What you will do: Please retype the listing below word for word and exclude its images.

Information shown:

════

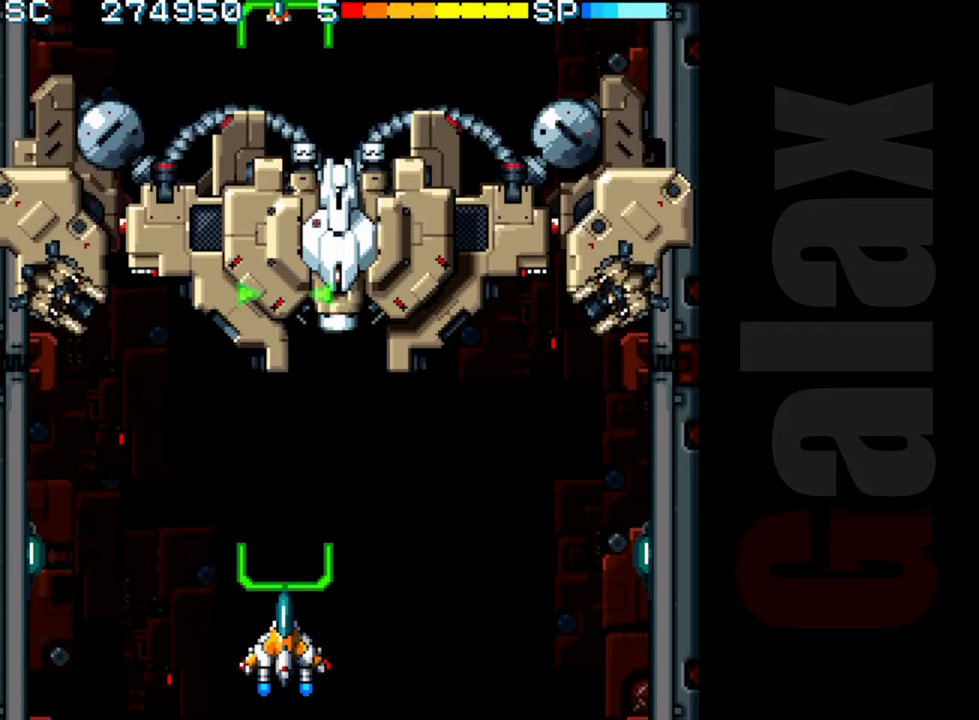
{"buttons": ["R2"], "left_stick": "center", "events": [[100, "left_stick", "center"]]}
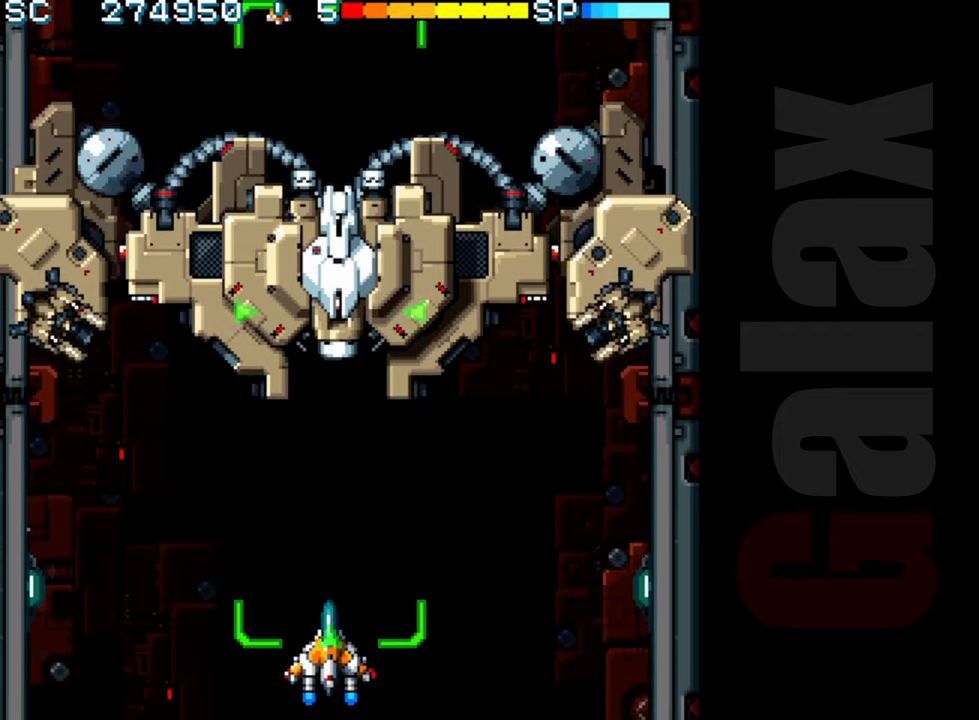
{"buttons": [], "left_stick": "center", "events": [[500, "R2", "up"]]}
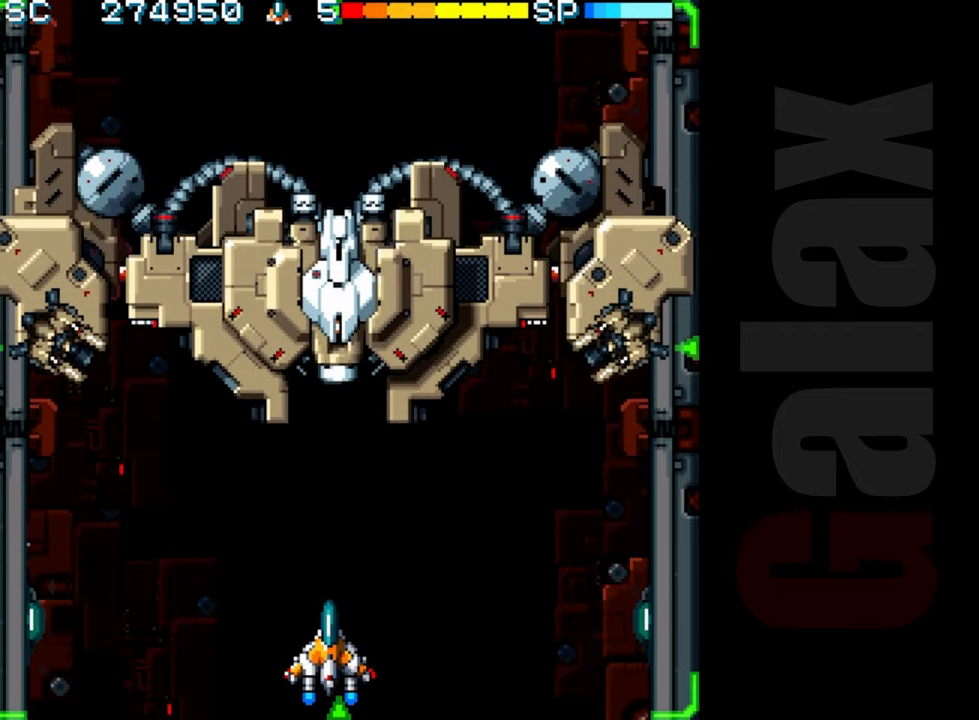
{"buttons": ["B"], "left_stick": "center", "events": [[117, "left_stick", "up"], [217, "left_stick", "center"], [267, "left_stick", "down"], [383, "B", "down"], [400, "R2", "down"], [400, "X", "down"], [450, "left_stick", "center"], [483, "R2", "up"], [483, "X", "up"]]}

════

Response to the task:
{"buttons": ["R2"], "left_stick": "center", "events": [[100, "left_stick", "center"]]}
{"buttons": [], "left_stick": "center", "events": [[500, "R2", "up"]]}
{"buttons": ["B"], "left_stick": "center", "events": [[117, "left_stick", "up"], [217, "left_stick", "center"], [267, "left_stick", "down"], [383, "B", "down"], [400, "R2", "down"], [400, "X", "down"], [450, "left_stick", "center"], [483, "R2", "up"], [483, "X", "up"]]}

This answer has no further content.